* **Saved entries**
+ + + +
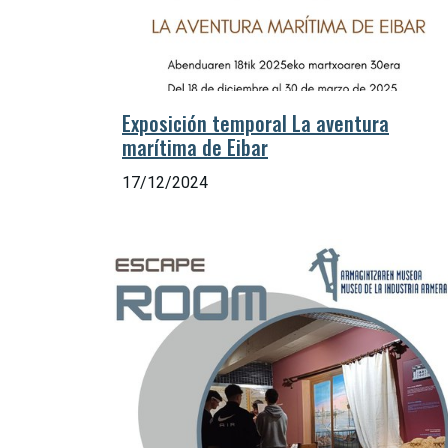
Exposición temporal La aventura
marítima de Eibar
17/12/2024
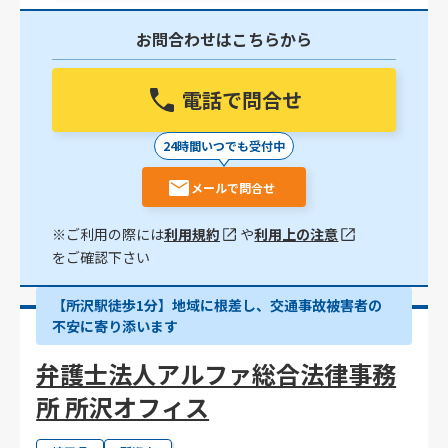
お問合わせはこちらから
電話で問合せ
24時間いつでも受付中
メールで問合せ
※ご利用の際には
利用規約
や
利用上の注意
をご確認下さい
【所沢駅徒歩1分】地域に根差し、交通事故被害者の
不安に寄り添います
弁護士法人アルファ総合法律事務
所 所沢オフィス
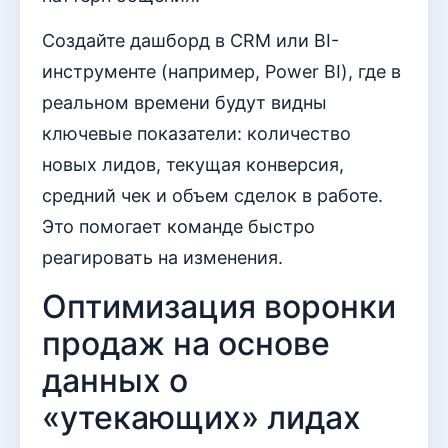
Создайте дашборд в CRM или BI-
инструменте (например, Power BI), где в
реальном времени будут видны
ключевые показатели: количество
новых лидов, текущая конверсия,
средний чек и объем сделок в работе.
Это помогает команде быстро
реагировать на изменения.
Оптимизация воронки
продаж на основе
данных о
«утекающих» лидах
+ + + +
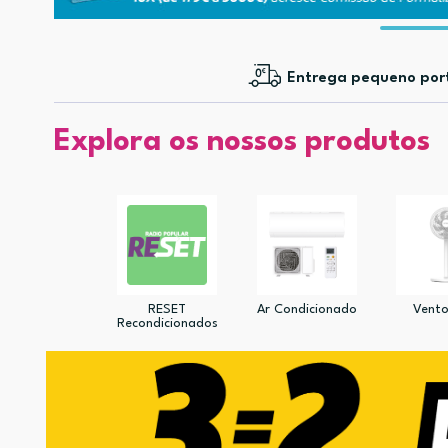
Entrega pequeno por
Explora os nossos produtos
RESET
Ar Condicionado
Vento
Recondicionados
+ + + +
* **Problem to work on**
Turn the data lines between the one holding "Entrega pequeno por" and the one holding "Recondicionados", inclusive, into a Markdown table with the columns Row and Line, leaving out any blank lines.

* **Your solution**
| Row | Line |
|---|---|
| 1 | Entrega pequeno por |
| 2 | Explora os nossos produtos |
| 3 | RESET |
| 4 | Ar Condicionado |
| 5 | Vento |
| 6 | Recondicionados |